L’attività di ricerca attraversa la sua carriera fin dall’inizio. Qual è la sua più grande motivazione per farlo?
Una grande motivazione è certamente il fatto che trovo la combinazione di ricerca e clinica estremamente eccitante. Da un lato vedo la necessità medica e dall’altro la fattibilità in laboratorio. Ci sono brillanti ricercatori che hanno trascorso la loro vita in laboratorio. Possono certamente implementare alcune cose, soprattutto quelle tecniche, meglio di me. Tuttavia, sono convinta che il contatto regolare con i pazienti apporti molti aspetti positivi al proprio lavoro di ricerca. Un’altra motivazione risiede nella possibilità di migliorare l’esito dei pazienti. Soprattutto con le terapie cellulari, ad esempio, si tratta spesso di pazienti giovani affetti da melanoma che altrimenti morirebbero. E dare a queste persone l’accesso a terapie salvavita è qualcosa che mi spinge molto.
È anche vero che come oncologo, come medico in generale, si sperimenta molta sofferenza. Penso che sia utile per la propria vita costruire un certo equilibrio tra questa sofferenza e la positività. Naturalmente, ognuno deve sapere come vuole farlo. Ci sono colleghi che lavorano all’80% e magari si dedicano a un hobby in modo intensivo. Per me, questo equilibrio è la ricerca.
Punto chiave di compensazione: Lei è un medico senior, è molto attivo nella ricerca, ha una famiglia numerosa. Questo supera rapidamente i carichi di lavoro regolari. Come gestisce il carico di lavoro? Come stabilisce le sue priorità?
Un grande vantaggio è che, da una certa posizione, può organizzare molto meglio il suo lavoro clinico. La cattedra di ricerca mi dà una libertà relativamente grande. Essere in grado di pianificare se stessi aiuta enormemente. Anche nel dare una ponderazione simile alle singole aree della vita. Naturalmente, il lavoro è importante, ma nel frattempo è possibile per me andare a prendere un bambino dall’allenamento di calcio alle sei. Naturalmente, questo è più difficile quando si lavora fino a tardi e di notte nel reparto di emergenza. Fortunatamente, questa fase è solitamente temporanea. Per me, dopo quel periodo, è stato piuttosto liberatorio poter avere una certa influenza sulla pianificazione.
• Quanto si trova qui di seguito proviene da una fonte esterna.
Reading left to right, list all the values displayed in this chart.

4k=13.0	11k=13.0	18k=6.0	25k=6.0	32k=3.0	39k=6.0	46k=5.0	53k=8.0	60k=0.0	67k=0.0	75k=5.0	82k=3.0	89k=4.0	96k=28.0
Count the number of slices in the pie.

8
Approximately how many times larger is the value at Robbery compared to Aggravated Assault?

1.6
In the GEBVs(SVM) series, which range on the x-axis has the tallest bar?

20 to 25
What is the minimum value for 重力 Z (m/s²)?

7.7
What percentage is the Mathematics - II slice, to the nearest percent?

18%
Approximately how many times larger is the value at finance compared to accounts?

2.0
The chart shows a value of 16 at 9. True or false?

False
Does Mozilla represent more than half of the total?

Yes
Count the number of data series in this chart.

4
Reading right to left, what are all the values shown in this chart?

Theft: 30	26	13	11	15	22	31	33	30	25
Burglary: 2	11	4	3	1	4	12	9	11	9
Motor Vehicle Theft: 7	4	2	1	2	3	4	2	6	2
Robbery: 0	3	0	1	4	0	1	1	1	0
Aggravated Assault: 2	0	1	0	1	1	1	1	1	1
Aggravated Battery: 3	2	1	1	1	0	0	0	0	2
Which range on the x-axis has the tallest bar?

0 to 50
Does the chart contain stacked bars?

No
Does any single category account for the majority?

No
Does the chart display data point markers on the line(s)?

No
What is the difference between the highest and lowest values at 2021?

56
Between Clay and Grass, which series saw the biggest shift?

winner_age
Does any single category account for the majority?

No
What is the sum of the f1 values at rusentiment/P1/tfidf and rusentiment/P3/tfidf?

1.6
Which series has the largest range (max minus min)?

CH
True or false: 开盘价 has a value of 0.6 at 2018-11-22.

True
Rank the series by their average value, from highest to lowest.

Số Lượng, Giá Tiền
Con il tempo ho anche imparato a distinguere ciò che è importante da ciò che è meno importante. I rapporti possono ancora essere scritti dopodomani. Finché l’assistenza al paziente e le buone consegne sono garantite, si possono preferire altre cose. Non tutte le lettere devono essere lunghe cinque pagine, per le quali il medico di famiglia non ha tempo.
Nella ricerca, è estremamente importante lavorare con persone indipendenti e permettere loro di essere indipendenti. Fortunatamente, posso affidare gran parte del mio lavoro a collaboratori estremamente capaci. Quindi oggi non trovo così difficile riconciliare tutto. La pandemia ha persino reso tutto questo un po’ più facile, dato che tutti i viaggi sono stati eliminati. Ho notato chiaramente quanto tempo si può risparmiare se non si deve volare negli Stati Uniti.
L’intervista si è svolta il 9 marzo 2021 tramite videochiamata. È stato concepito e realizzato da Amelie Stüger.